Sungguh malu diri ini menjawab pertanyaan Mbak Dima. Jika kubilang tidak ada, aku seakan mendustakan nikmat Tuhan, tapi sejujurnya, belakangan ini, aku agak kekurangan Karena ada sesuatu yang darurat kubayar.

"Bukannya saya mendustakan nikmat Tuhan yang diberikan kepadaku. Tapi, jujur saja, Minggu ini saya kesulitan Mbak. Maaf ya, sudah mengganggu, kalau begitu saya pulang dulu."

"Jika aku dapat arisan hari ini,maka aku bisa membantumu sore nanti."

Ah, Sebenarnya aku butuh sekarang karena ini hari terakhir kesempatan membayar. Fatimah tak akan bisa mengikuti event sekolah tanpa uang administrasi. Arghh ... Aku benar benar gerah pada Mas Albi.

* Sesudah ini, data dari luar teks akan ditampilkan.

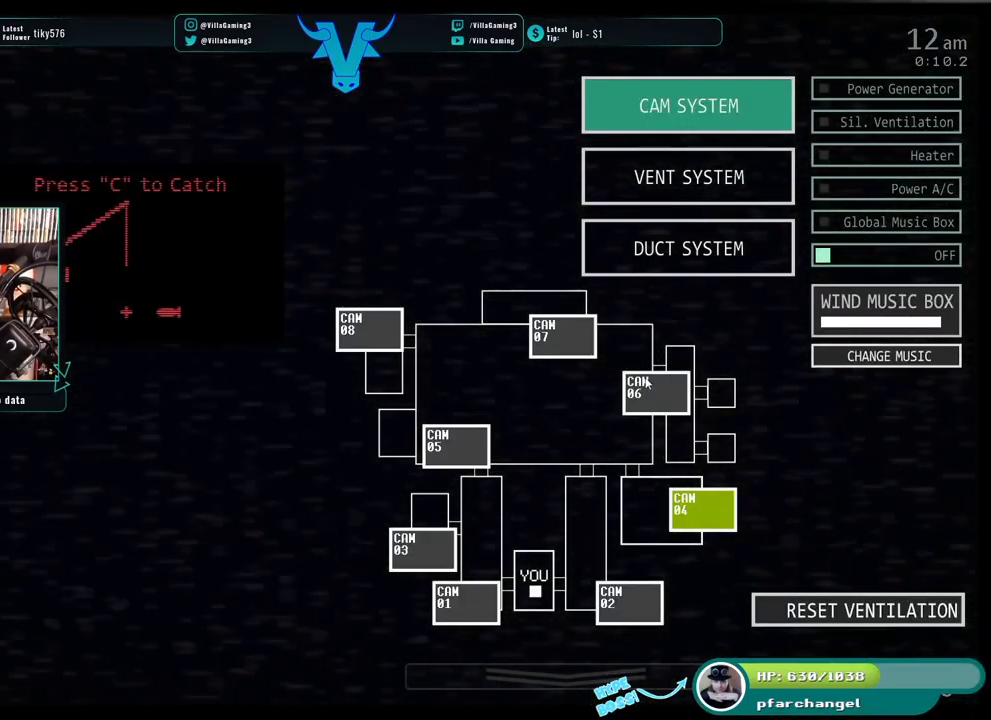
{"keys": [], "events": []}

Untuk kedua kalinya Aku memberanikan diri untuk menghubungi ponsel Mas Albi, tersambung sih Iya tapi dia tidak mengangkatnya. Kucoba lagi dan lagi, hingga aku mengirimkan pesan, namun jangankan membalas, centang biru pun tidak.

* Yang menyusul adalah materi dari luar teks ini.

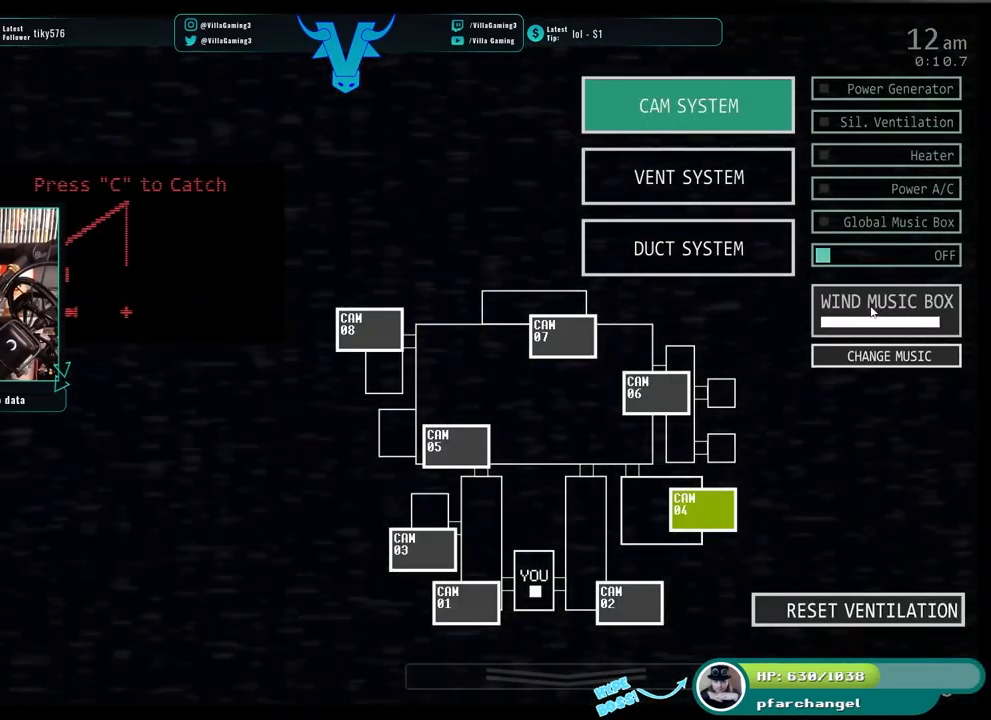
{"keys": [], "events": [[250, "s", "down"], [417, "s", "up"]]}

Ya Allah, mas Albi sedang di mana sih, apakah dia begitu sibuknya hingga tak bisa melihat ponsel? Ya Allah kasihan anakku.

Setengah jam kemudian Fatimah pulang sekolah, dia nampak lu suruh sedih dan tertunduk lemah. Diletakkannya sepatu di rak sepatu lantas berjalan menuju kamarnya tanpa mengatakan apa-apa padaku.

"Fatimah umi minta maaf karena ...."

"Mengapa umi tidak datang untuk membayarkan uang perkemahan saya?"

"Bukannya tidak mau umi juga sedang berusaha untuk mendapatkan uangnya."

"Lalu kenapa dengan ayah?"

Kali gini aku galau ingin membalas seperti apa pertanyaan Fatimah. Mustahil aku memberitahu kalau ayahnya tidak merespon teleponku atau menjawab pesan ini. Aku benar-benar bingung Dan panik ditambah Mas Aldi baru akan pulang 2 hari lagi.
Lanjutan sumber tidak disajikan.